Dalam tulisan kemarin yang berjudul "Daya Saing Global Indonesia", seorang sahabat melalui whatsapp bertanya demikian:
Poin terakhir "hubungan pendidikan dan ketenagakerjaan tidak mengalami perkembangan" ini cukup menarik. Apakah pendidikan harus disesuikan dengan kebutuhan pasar atau seperti apa..? Misalnya, oleh karena dudi (dunia usaha dunia industri) tidak memerlukan ahli agama, apakah fakultas agama perlu dibubarin..?
Saya menjawab demikian:
Kyai, tidak demikian maknanya. Tulisan tersebut dan serangkaian tulisan bertahap sebelum dan sesudahnya, kira-kira mengajak mengerti bahwa kompetisi global dan semangat zaman industri keempat sungguh mencengangkan. Kalau kita ingin kuat bersaing, maka kita perlu menyadari perubahan dan bersiasat.
Ke depan, siasat penting kita adalah untuk kebijakan pendidikan. Pertama, pendidikan vokasional formal kita melalui SMK relatif kurang berhasil, dan ternyata lebih banyak lulusan SMK yang menganggur dibanding lulusan SMU. Ilmu yang diajarkan di SMK kurang link-and-match dengan percepatan kebutuhan dunia usaha dan industri, sarana dan prasarana juga kurang memadahi. Padahal maksud berdirinya SMK adalah untuk menyambungkan dengan kebutuhan dunia kerja.
Kedua, pemerintah perlu berpikir serius tentang prodi dalam dunia pendidikan kita. Sebagian besar jurusan kita adalah yang tidak terkait dengan perkembangan dunia kerja, tetapi semua minta agar disediakan lapangan kerja. Kita punya master dan doktor banyak untuk jurusan sosial dan politik, termasuk agama. Tetapi, kita punya sangat sedikit insinyur dan berbagai ketrampilan yang terkait dengan pertumbuhan dunia digital yang cepat. Akibatnya kita lebih senang gaduh di media massa dari pada bekerja atau menggagas pekerjaan untuk umat.

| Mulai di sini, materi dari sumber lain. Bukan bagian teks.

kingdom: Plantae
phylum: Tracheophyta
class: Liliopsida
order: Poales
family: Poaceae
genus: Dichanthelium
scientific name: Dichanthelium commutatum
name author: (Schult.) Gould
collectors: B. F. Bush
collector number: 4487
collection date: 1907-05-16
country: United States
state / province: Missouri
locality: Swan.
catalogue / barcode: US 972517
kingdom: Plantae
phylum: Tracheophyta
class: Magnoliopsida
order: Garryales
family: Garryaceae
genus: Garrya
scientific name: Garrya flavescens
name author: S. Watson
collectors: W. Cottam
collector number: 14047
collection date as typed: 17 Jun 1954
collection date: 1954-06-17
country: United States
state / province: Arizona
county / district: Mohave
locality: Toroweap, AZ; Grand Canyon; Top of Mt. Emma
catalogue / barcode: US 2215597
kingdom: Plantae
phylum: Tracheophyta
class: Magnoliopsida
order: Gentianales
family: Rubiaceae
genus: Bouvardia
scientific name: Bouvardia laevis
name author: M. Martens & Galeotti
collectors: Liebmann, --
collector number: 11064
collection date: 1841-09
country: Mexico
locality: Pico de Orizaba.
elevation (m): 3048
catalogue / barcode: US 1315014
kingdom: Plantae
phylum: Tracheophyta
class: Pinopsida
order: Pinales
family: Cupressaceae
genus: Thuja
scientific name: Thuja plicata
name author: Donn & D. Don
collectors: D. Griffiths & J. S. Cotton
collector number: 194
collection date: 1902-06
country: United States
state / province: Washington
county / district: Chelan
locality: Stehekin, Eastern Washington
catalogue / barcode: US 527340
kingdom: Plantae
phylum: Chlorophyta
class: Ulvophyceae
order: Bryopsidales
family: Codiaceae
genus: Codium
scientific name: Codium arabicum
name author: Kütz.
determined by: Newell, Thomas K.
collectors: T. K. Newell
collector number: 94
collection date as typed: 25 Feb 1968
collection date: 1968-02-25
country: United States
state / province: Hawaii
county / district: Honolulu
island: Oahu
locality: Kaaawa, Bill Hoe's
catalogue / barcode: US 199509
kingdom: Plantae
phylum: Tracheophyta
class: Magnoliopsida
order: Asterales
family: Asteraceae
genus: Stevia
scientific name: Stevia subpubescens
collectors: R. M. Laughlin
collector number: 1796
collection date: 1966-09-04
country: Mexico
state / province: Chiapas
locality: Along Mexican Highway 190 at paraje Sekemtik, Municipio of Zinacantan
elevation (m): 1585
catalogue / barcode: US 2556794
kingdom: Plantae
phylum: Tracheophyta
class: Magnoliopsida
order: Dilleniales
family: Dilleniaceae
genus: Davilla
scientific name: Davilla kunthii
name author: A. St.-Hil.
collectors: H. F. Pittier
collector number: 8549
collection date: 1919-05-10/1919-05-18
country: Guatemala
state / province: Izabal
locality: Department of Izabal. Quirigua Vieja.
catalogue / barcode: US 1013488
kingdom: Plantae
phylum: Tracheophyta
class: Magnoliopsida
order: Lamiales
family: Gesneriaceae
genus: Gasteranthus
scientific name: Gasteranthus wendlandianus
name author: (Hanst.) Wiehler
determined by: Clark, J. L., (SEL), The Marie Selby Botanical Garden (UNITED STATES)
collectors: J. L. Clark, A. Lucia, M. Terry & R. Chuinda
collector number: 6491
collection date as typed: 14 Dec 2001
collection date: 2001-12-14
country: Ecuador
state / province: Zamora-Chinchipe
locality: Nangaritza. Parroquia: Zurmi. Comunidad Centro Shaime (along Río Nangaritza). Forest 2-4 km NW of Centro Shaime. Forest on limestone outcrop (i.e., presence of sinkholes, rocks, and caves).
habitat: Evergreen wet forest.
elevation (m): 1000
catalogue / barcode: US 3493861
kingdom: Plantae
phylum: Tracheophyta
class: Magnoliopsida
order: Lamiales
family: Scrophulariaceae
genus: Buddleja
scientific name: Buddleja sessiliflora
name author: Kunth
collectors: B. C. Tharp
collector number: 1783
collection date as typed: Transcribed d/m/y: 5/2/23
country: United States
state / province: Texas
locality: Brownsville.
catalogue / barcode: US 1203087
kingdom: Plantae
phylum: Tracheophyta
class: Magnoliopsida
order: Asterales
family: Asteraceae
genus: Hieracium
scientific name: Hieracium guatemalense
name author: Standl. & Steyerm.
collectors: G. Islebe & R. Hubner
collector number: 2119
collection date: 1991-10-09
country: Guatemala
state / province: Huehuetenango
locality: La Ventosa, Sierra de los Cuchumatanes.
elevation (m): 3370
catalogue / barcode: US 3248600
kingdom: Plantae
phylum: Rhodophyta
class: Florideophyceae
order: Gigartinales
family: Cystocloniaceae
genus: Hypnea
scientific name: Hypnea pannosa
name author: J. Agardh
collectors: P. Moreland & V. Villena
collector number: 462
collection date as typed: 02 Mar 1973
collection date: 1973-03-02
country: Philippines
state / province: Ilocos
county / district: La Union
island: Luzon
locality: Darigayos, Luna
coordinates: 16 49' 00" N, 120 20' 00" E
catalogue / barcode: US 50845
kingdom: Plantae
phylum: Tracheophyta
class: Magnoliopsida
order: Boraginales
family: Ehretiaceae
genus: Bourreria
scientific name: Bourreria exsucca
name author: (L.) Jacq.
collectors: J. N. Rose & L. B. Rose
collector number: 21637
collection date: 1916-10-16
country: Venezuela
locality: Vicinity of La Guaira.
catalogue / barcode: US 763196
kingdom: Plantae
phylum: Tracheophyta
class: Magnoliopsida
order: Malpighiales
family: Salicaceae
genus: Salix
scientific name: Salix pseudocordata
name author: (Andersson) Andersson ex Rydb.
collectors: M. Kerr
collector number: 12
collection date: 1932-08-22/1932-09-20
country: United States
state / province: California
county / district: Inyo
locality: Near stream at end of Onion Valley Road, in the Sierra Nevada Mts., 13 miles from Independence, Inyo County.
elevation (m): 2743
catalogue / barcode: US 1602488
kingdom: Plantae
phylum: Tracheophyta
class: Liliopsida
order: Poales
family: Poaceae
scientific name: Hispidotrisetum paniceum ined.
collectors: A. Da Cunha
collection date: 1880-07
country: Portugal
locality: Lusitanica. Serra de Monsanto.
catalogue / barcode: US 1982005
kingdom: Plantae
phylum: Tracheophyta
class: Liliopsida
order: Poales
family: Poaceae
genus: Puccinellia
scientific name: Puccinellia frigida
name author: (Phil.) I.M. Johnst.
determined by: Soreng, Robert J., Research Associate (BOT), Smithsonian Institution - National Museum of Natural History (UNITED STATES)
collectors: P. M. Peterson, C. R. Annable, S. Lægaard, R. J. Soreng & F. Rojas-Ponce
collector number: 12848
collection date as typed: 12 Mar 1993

Kita pasti butuh dengan ilmu sosial, politik, dan agama. tetapi, kita juga risih kan ketika semua orang menjadi "ahli/komentator" dalam ketiga bidang tersebut. Coba bandingkan dengan beberapa negara OECD, Perhatian mereka ke vokasional sangat tinggi. Salah satu buktinya adalah dari penganggaran nasional. Di beberapa negara maju seperti Jerman, Islandia, Luxemburg, Denmark, Amerika, dan Prancis, setidaknya dalam rentang 2-3 persen PDB diperuntukkan bagi vokasional.Â
Bandingkan dengan APBN kita, kurang dari setengah persen PDB untuk vokasional. Dari sekitar 12 ribu triliun PDB indonesia, pemerintah hanya menganggarkan kurang dari 3 triliun untuk menunjang vokasional, melalui Kementerian Ketenagakerjaan, Kementerian Pendidikan Nasional, dan Kementerian Pendidikan Tinggi.
Dalam dunia pendidikan kita, salah satu yang juga dapat dinyatakan sebagai kegagalan yang cukup lama adalah dalam hal bahasa. Setidaknya kita belajar Bahasa Inggris sejak SMP sampai lulus perguruan tinggi. Tetapi, kita tahu bahwa sangat sedikit orang yang pinter Bahasa Inggris dari sekolah.Â
Kalau kita mau sekolah ke luar negeri, bahkan ketika akan ujian nasional dan semesteran, banyak yang merasa harus kursus 3-6 bulan untuk mendapat nilai toefl atau ielts yang cukup memenuhi persyaratan. Kalau kita sering mengikuti forum-forum regional dan internasional, mesti kita banyak temukan para staf dan pengambil kebijakan dari negara-negara seperti India, Malaysia, Filipina, Pakistan, termasuk Bangladesh, dan sangat sedikit berasal dari Indonesia.
Tetapi, anehnya pemerintah tidak banyak melakukan perubahan terhadap 1 mata pelajaran tersebut. Belum ada kebijakan di luar sekolah yang membuat orang merasa bahwa menguasai Bahasa Inggris itu penting, bagian dari cara bercatur di dunia internasional, bagian dari cara membuat peradaban dunia, dan lain-lain.